Published: Aug. 23, 2018 By

Nielson, Ashley1;Williams, Mark2;Caine, Nel3

1INSTAAR,Niwot Ridge LTER,Department of Geography
2INSTAAR,Niwot Ridge LTER,Department of Geography
3INSTAAR,Niwot Ridge LTER,Department of Geography

Alpine wetlands have been suggested to be among the most sensitive types of wetlands to changes in climate. Yet, little is known about the hydrology of alpine wetlands and how hydrologic processes respond to changes in climate. Here we report on the results of monitoring and tracer studies from May to October from 2003-2007 from a 2-ha wetland in Green Lakes Valley collected as part of the Niwot Ridge LTER program.
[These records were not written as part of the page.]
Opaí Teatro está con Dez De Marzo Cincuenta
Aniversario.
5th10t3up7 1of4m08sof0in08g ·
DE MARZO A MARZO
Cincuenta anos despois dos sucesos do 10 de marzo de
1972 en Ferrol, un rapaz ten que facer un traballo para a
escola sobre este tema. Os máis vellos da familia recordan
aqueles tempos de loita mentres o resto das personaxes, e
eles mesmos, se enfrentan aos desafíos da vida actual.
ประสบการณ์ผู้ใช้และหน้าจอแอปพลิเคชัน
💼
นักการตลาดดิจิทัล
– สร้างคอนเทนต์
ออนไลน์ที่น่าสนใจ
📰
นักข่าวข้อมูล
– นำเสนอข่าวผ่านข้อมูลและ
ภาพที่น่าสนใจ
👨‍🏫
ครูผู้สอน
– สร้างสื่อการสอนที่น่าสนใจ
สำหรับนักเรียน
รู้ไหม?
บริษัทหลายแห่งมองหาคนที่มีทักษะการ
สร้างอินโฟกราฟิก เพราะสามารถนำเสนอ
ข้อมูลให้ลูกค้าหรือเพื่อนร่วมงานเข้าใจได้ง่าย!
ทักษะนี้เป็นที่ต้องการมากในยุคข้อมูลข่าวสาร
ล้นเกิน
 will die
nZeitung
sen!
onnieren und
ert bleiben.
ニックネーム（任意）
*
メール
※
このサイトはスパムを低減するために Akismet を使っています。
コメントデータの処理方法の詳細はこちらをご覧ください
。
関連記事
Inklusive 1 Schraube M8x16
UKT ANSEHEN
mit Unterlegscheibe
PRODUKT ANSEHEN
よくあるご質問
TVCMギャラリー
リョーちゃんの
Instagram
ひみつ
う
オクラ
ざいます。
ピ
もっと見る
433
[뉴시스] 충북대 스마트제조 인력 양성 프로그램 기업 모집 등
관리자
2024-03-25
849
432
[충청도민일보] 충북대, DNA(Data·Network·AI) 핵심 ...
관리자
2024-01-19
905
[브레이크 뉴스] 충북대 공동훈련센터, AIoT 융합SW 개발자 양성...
We evaluated the vulnerability of hydrologic controls by determining the relationships between outlet discharge, surface and subsurface water levels, residence time, storage, precipitation events, source waters, and flow paths of the wetland. Outlet discharge increased to 650 m3/day on June 27, consistent with snowmelt-dominated source waters. However, peak discharge occurred following a rain event, consistent with a “flashy” hydrograph. Water levels from piezometers show periods of both subsurface discharge and recharge over the season. Results from a LiBr tracer yielded a residence time of ~114 hours, suggesting a significant amount of hydrologic storage within the wetland. Seasonal δ18O values range from -18‰ to -9‰, suggesting changing source waters and flow paths. Initial mixing model results suggest that a nearby rock glacier has a higher contribution during drought. As climate warms and precipitation shifts from snow to rain, alpine wetlands will have increased flashiness and greater contributions from source waters such as rock glaciers and permafrost. Changes in climate that reduce snowfall may reduce subsurface recharge, which may cause potentially irreversible effects to the hydrology of alpine wetlands.